To accomplish this goal and maintain a focus output voltage nearly equal to the positive peak of the normal dynamic focus waveform, it is

necessary to turn on transistor Q5 during vertical blanking. For example, if the focus parabola fundamental frequency at the input, H-PARAB-IN, is 31 kHz, then the average current during normal dynamic focus operation might be, for example, 2 mA. Therefore, 2 mA will need to be drawn during vertical blanking in order to make the power supply loading consistent and free of transients.

However, with transistor Q5 non-conductive, as would occur if the transistor in photo coupler PC1, Q-PC1, is on, as it is in normal dynamic focus operation, then 2 mA would cause up to a 2 kV voltage drop across 1 meg ohm pull up resistor R4. Since only 1500 V is available, the current source transistor Q4 will saturate and the focus output will be near 12 volts during vertical blanking.

The vertical blanking drive is a positive going 5 volt or greater pulse that appears during the vertical retrace time at input VJBLANK and turns transistor Q7 on.

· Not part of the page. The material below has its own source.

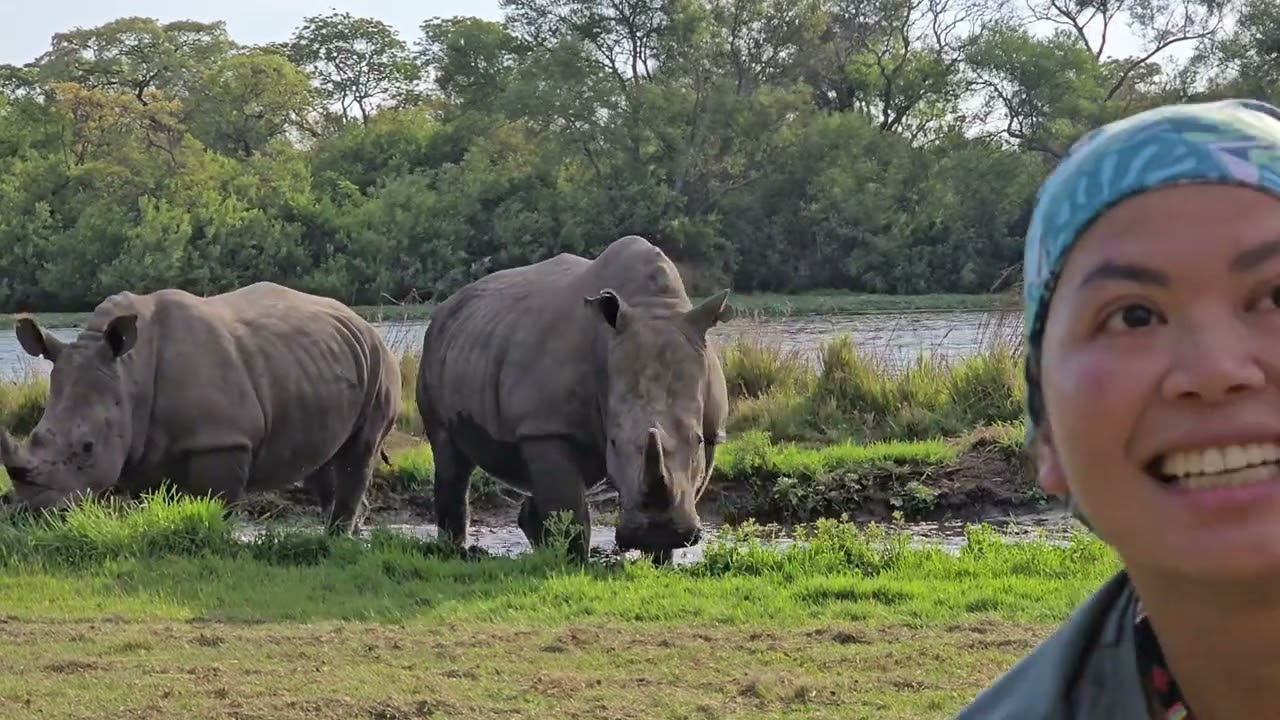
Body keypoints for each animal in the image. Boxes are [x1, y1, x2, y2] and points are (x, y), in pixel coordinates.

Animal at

Normally the light emitting diode in photo coupler PC 1, DPC 1, is conducting about 15 mA from the 12 V supply V4 through resistors R8 and R6.

This current provides light flux to keep the transistor Q-PC1 conducting. When transistor Q7 conducts, this current is shunted away from the diode D-PC 1 into diode D3 and transistor Q7. This method of switching maintains the current through resistors R6 and R8 nearly constant so that the voltage drop across resistor R8 does not greatly change during vertical retrace. A change in the voltage drop across R8 would also alter the 3VREF derived from the resistor divider R15 and R16. This 3V_REF regulates the amplitude of supply 12V-D.

Conduction of transistor Q7 also causes transistor Q3 to turn off by forcing its base voltage to be near ground. The transistor Q3 emitter is held near 3 volts by forward conduction of the collector base junction of transistor Q1 and the charge on coupling capacitor C2. At the junction of the emitter of transistor Q4, the collector of transistor Q3 and resistor R2, the voltage is

held near 11 volts because the base current of Q4 is small and causes very little voltage drop across resistor R11.

Transistor Q6 is off for scan modes other than 15 kHz conventional broadcast TV. During vertical blanking, Q3 serves to disconnect the normal feedback gain control loop of the focus amplifier consisting of R5, R3, R1, Q1 and Q2. Current through resistor R2 and Q7 to ground is substituted.

Simultaneously, transistor Q-PC1 turns off to allow transistor Q5 to turn on. The focus output goes to 1500 V with 2 mA drawn as required to prevent transients.

For horizontal scan frequencies in the range of 31 kHz to 38 kHz, the amplifier average current changes. However, one value of resistor R2 is sufficient to minimize transients to an acceptable level. At the conventional TV scan frequency of 15 kHz, the amplifier power and average current is about half In this mode, transistor Q6 turns on and reduces the voltage at the base of transistor Q4 to about half its former value. This action reduces the current in resistor R2 so that the amplifier average current is matched at this scan frequency.